For most companies, choosing the right clients often means spending a larger portion of your time meeting with potential clients. It may seem tedious at times, but you want to make sure that you’re working with the right type of clients for your business model and style. You want to put your heart into something you love rather than something you hate – and this includes your clients. These tips will help you determine the type of client that best suits your needs.
1. Craft Your Own Principles
Choosing the right client starts with identifying and defining your ideal customer or client. It’s important to know what exactly you’re looking for or at least have a general idea. Are you looking for clients who have small or large businesses? Are they able to meet your minimum requirement for cost? Do they have a good idea of what they want done with the project, or are you going to be pulling most of the weight? Before you get started in your search for clients, it’s important that you answer these questions.

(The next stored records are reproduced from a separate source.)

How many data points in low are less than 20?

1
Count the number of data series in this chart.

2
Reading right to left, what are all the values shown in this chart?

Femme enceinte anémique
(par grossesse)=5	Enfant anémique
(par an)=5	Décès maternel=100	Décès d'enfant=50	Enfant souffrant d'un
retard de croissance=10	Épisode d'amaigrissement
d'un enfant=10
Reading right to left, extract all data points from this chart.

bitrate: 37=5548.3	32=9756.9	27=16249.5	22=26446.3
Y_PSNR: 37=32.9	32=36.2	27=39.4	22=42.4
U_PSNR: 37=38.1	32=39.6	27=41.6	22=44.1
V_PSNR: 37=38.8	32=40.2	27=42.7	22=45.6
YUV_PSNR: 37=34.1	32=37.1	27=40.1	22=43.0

2. Know Your Best and Worst Types of Clients
Once you have a good idea of which type of clients will be the happiest and most successful working with you, it’ll be easier to sift through the inquiries to find clients that are best suited to your company.
Choosing the right clients also means having an idea of those that are immediately an unlikely match. You want to consider several factors such as their products and services, the industries they’re involved with, the type of resources they have, their mission and values, and their level of competition. By sifting through the criteria that you want for your clients and eliminating those that don’t meet your requirements or that conflict with your agency’s goals, choosing the right clients is much easier.
3. Ask Good Questions
Asking potential clients good questions is one of the best ways to see if their company matches what you’re striving towards as a business. Questions help these potential clients to think through challenges and elicit information that you can use to determine if they’re a good fit. Be cautious of the questions you ask, as well as the order in which you ask – you don’t want this to feel like an interrogation. Instead, ask questions that will guide both you and the client in the right direction to figure out if this is the right fit.

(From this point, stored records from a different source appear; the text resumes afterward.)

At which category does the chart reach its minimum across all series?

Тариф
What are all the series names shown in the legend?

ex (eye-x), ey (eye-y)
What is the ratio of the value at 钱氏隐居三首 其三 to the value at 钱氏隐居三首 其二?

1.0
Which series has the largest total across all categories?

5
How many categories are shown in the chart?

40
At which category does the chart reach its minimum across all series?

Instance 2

4. It’s Never Too Late to Say Goodbye
Saying goodbye to a client is never an easy thing to do, but keep in mind that it is a possibility. There may be times when a client seemed like a good match but circumstance changed and it might be best to let a client go. For example, if they are abusive, you repeatedly don’t get paid on time or if the scope of the project increases but the client refuses to pay you more. No one wants to let a client go, but if you’ve taken a chance and it’s just not working out, it may be time.